We will prove the following theorem, which will give you the desired result as a special case.
Theorem: Let $f$ be a scalar field defined on an open set $S$ in $\Bbb{R}^n$, and let $\mathbf{r}$ be a vector-valued function which maps an interval $J$ from $\Bbb{R}^1$ into $S$. Define the composite function $g=f\circ\mathbf{r}$ on $J$ by the equation $$g(s)=f[\mathbf{r}(s)], \quad s\in J.$$ Let $s$ be a point in $J$ at which $\mathbf{r}'(s)$ exists and assume that $f$ is differentiable at $\mathbf{r}(s)$. Then $g'(s)$ exists and is equal to the dot product $$ g'(s) = \nabla f(\mathbf{a})\cdot \mathbf{r}'(s), \quad \text{where}\quad \mathbf{a} = \mathbf{r}(s). $$ Proof: Let $\mathbf{a} = \mathbf{r}(s)$, where $s$ is a point in $J$ at which $\mathbf{r}'(s)$ exists.

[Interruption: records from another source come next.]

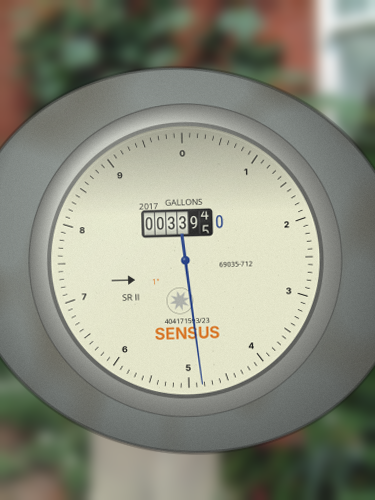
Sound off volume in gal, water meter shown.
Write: 33944.8 gal
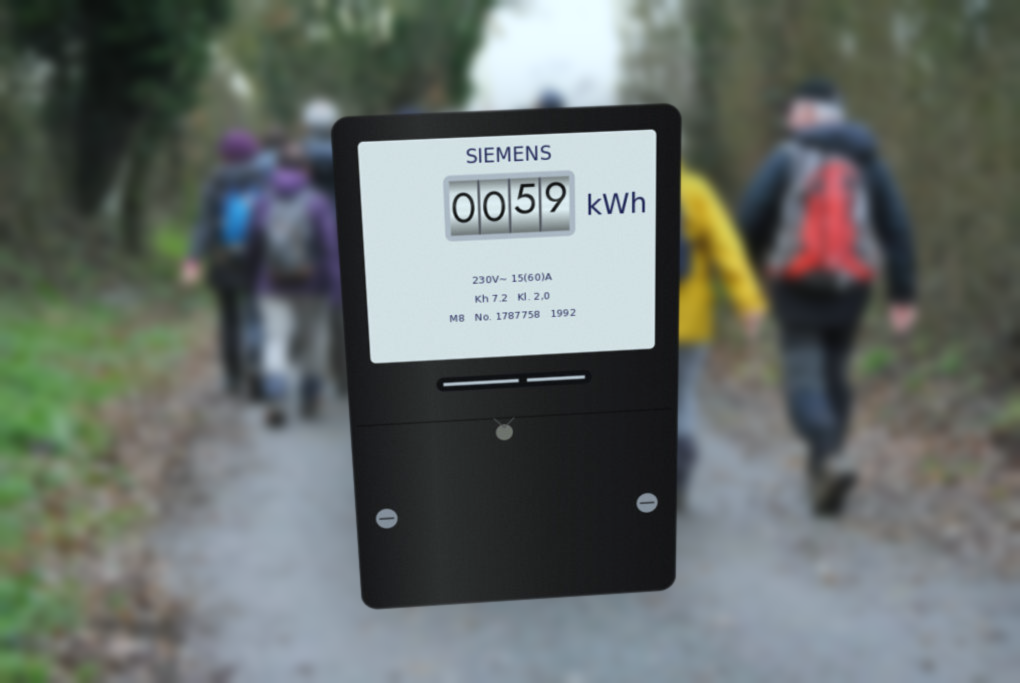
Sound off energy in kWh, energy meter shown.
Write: 59 kWh
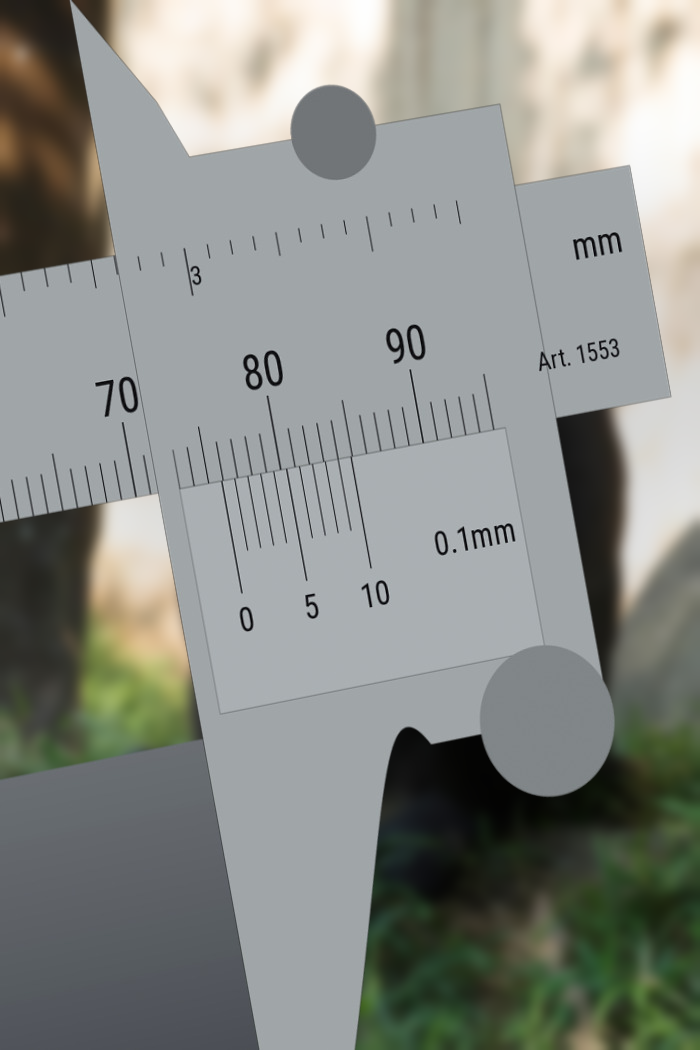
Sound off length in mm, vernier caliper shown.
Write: 75.9 mm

Since $S$ is open there is an $n$-ball $B(\mathbf{a})$ lying in $S$. We take $h \neq 0$ but small enough so that $\mathbf{r}(s+h)$ lies in $B(\mathbf{a})$, and we let $\mathbf{y} = \mathbf{r}(s+h)-\mathbf{r}(s)$. Note that $\mathbf{y}\to\mathbf{0}$ as $h \to 0$. Now we have $$g(s+h)-g(s)=f[\mathbf{r}(s+h)]-f[\mathbf{r}(s)]=f(\mathbf{a}+\mathbf{y})-f(\mathbf{a}).$$ Applying the first order Taylor formula for $f$ we have $$f(\mathbf{a}+\mathbf{y})-f(\mathbf{a})=\nabla f(\mathbf{a})\cdot\mathbf{y}+||\mathbf{y}||E(\mathbf{a},\mathbf{y}),$$ where $E(\mathbf{a},\mathbf{y})\to 0$ as $||\mathbf{y}||\to 0.$ Since $\mathbf{y}=\mathbf{r}(s+h)-\mathbf{r}(s)$ this gives us $$\frac{g(s+h)-g(s)}{h}=\nabla f(\mathbf{a})\cdot\frac{\mathbf{r}(s+h)-\mathbf{r}(s)}{h}+\frac{||\mathbf{r}(s+h)-\mathbf{r}(s)||}{h}E(\mathbf{a},\mathbf{y}).$$ Letting $h \to 0$ we obtain the required result.$\square$
Now coming to your special case we are working in $\Bbb{R}^2$, so we let $\mathbf{r}(s) = x(s)\mathbf{e_1}+y(s)\mathbf{e_2}$ where $\{\mathbf{e_1},\mathbf{e_2}\}$ are the standard basis vectors in $\Bbb{R}^2$. Applying the result of the theorem and writing in component form will give you the desired result.